→ **TEXT PASSAGE**:
···

These internet forums have replaced the 'gun writers' of yesterday.

We are today's gun writers!

I don't subscribe to any magazines now. I used to get the old ones like Field & Stream, Rifle, Handloader, Road & Track, Cruising World etc.

Nobody even gets the newspaper. The local one's building is for sale.

All that comes are the American Rifleman and American Hunter with the NRA life memberships.
 
One not mentioned is John Barsness. He , and Brian Pearce , both write well and use facts to back up their opinions. Several more I like , but, have already been mentioned.

Clay Harvey was a definate dislike from the word go. Not crazy about anyone who espouses that their way is the only way either.
 
Chiming in late again, after 4 pages...

Michael McIntosh writes about shotguns, and captures their spirit. "Shotguns and Shooting" is poetry...readable and informative.

I also liked Jack O'Connor. He knew how to use English properly.

Capstick's adventures were wonderful. But his sentence structure just wears me out. He is the sporting equivalent to Shelby Foote. It's like he had to pay for every period he used. I have yet to read a book on Africa that can beat Robert Ruark's "Horn of the Hunter." And yes I have read John Taylor and J. A. Hunter.

···

→ **DATA PROVIDED**:
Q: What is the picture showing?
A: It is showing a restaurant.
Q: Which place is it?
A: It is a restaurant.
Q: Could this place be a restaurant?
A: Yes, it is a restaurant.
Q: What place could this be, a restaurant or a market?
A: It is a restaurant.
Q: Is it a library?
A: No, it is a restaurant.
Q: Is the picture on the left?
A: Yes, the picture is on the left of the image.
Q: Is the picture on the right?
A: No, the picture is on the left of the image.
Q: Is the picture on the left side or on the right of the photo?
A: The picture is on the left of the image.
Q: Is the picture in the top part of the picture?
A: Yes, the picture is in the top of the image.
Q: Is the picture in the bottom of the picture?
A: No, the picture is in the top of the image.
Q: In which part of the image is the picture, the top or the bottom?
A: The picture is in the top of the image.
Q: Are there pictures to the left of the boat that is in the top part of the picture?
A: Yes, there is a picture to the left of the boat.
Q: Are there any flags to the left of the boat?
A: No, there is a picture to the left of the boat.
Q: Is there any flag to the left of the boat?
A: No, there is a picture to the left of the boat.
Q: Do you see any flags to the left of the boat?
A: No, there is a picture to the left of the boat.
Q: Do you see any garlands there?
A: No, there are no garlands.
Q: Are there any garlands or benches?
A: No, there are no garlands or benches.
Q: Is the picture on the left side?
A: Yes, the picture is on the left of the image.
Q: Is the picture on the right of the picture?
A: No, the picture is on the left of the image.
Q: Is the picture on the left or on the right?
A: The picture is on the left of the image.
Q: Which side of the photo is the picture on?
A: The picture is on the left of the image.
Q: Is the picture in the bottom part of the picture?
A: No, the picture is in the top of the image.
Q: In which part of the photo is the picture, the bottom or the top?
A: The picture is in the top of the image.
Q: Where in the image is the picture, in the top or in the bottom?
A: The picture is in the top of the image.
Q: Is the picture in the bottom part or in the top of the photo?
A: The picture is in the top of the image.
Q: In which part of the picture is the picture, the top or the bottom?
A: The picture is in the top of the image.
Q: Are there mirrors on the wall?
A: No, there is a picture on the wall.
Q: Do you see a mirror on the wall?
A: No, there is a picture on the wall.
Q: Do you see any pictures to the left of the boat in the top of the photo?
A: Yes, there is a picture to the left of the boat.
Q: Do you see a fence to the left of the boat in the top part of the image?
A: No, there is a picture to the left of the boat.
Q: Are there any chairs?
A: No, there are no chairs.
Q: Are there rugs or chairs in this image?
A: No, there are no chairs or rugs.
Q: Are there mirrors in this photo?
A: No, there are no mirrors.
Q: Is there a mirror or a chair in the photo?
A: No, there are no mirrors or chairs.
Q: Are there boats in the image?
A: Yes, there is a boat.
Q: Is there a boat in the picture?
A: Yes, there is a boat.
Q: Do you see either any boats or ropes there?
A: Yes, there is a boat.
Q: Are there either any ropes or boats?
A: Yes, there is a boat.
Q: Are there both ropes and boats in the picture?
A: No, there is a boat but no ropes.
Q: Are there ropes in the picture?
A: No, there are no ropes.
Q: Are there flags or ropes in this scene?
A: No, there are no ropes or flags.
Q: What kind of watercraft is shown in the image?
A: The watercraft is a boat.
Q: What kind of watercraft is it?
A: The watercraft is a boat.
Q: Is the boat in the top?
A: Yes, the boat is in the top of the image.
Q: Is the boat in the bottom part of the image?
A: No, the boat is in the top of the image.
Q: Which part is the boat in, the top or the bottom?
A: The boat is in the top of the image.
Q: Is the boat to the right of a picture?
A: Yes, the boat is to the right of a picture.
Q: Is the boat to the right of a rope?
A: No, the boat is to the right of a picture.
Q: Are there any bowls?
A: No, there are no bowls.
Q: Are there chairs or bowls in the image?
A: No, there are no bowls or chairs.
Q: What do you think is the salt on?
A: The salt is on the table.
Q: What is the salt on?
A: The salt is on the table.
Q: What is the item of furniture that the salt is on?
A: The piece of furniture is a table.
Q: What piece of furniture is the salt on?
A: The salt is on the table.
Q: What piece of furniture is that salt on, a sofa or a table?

···

→ **AIM OF THE EXERCISE**:
Answer these from the forum posts about gun writers.
(a) Which two magazines still arrive with the NRA life memberships?
(b) Who writes about shotguns and captures their spirit?
(c) Which book on Africa has the poster yet to see beaten?

→ **ANSWER BELOW**:
(a) American Rifleman and American Hunter
(b) Michael McIntosh
(c) Robert Ruark's "Horn of the Hunter"